I had to give up trips to the beach on the weekends to instead write my cookbook or recipe test for the blog. I can’t just “take today off,” because my hours during the day are important for photography, cooking and writing. My money’s spent on ceramic bowls for food styling, instead of chic booties.
But you know what? It is all worth it. Every single minute of it.
There are still times when I feel like no one’s listening, no one knows about Inspiralized and I’m just a tiny little guppy in a giant ocean, struggling to keep swimming. There are times when things don’t happen as I’d hoped and those major setbacks are tough, really tough. But, the only way I know now is forward.

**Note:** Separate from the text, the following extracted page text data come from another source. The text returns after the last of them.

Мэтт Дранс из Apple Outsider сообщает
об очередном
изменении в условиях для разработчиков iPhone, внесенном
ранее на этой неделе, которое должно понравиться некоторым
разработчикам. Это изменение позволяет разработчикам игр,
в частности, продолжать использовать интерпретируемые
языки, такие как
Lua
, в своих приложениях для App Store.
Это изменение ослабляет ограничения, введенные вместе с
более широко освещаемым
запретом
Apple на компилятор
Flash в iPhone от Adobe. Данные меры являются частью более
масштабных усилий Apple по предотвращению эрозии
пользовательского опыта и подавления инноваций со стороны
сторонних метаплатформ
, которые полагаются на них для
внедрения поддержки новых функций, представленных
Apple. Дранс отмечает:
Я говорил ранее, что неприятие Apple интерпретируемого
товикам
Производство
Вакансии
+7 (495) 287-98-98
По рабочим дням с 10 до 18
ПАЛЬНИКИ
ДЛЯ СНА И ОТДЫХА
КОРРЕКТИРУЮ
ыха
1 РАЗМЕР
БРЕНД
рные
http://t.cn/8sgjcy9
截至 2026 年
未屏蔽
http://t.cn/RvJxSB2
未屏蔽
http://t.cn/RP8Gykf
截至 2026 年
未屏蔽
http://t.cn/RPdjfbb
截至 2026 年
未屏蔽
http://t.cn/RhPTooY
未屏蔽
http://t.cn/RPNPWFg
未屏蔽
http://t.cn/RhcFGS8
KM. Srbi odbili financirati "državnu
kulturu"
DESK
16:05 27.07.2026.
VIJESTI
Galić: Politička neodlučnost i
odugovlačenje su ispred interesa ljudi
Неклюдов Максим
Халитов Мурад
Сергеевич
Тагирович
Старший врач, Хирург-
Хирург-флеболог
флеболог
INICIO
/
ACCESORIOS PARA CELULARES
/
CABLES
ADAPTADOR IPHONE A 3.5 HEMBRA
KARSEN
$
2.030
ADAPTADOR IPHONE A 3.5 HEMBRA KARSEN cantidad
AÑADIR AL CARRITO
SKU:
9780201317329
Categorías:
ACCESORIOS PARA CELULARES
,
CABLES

I’m still growing Inspiralized every single day – I wake up with Lu at 7/7:30am every day and I don’t stop working until late at night. Why? I want to be working on Inspiralized. I love what I’m doing, I love seeing you all happy with my recipes and excited over the cookbook and the Inspiralizer. Every day is different, new and an opportunity to do something special.
Life is full. And I’m thankful for that.
Happy April Fool’s, Happy first day of April and thanks in advance for all of the birthday wishes – you guys are amazing, I really mean it!